··· Data provided

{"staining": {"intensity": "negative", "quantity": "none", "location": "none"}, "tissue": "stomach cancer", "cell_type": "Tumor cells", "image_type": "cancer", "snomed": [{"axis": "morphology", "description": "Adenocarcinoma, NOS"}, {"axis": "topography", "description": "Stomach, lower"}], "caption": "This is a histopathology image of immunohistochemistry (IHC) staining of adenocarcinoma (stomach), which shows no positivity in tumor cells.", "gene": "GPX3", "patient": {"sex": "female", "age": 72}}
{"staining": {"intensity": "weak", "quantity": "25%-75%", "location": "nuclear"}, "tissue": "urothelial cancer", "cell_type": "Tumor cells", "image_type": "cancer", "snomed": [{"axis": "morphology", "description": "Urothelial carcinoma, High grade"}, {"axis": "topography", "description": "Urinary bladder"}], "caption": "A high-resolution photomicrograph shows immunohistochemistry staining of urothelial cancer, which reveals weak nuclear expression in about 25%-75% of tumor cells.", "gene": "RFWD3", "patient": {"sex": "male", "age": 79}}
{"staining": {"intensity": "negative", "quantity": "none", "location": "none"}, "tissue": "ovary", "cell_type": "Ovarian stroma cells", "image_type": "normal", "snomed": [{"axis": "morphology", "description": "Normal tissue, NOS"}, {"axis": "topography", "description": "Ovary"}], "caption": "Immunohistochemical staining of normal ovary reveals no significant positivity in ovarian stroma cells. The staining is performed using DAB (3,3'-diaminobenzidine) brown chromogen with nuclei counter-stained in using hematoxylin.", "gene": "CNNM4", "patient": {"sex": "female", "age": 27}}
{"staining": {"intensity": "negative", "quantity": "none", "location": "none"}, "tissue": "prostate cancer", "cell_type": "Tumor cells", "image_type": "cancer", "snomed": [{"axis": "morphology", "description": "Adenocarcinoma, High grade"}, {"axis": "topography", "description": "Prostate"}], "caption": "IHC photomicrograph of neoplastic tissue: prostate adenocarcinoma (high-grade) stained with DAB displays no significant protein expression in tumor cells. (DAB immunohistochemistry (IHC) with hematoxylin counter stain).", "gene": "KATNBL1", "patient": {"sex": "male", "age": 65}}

······

*Work order:* Repeat the material word for word from its opening line up to and including the line containing "high-resolution photomicrograph shows".

*Result:*
{"staining": {"intensity": "negative", "quantity": "none", "location": "none"}, "tissue": "stomach cancer", "cell_type": "Tumor cells", "image_type": "cancer", "snomed": [{"axis": "morphology", "description": "Adenocarcinoma, NOS"}, {"axis": "topography", "description": "Stomach, lower"}], "caption": "This is a histopathology image of immunohistochemistry (IHC) staining of adenocarcinoma (stomach), which shows no positivity in tumor cells.", "gene": "GPX3", "patient": {"sex": "female", "age": 72}}
{"staining": {"intensity": "weak", "quantity": "25%-75%", "location": "nuclear"}, "tissue": "urothelial cancer", "cell_type": "Tumor cells", "image_type": "cancer", "snomed": [{"axis": "morphology", "description": "Urothelial carcinoma, High grade"}, {"axis": "topography", "description": "Urinary bladder"}], "caption": "A high-resolution photomicrograph shows immunohistochemistry staining of urothelial cancer, which reveals weak nuclear expression in about 25%-75% of tumor cells.", "gene": "RFWD3", "patient": {"sex": "male", "age": 79}}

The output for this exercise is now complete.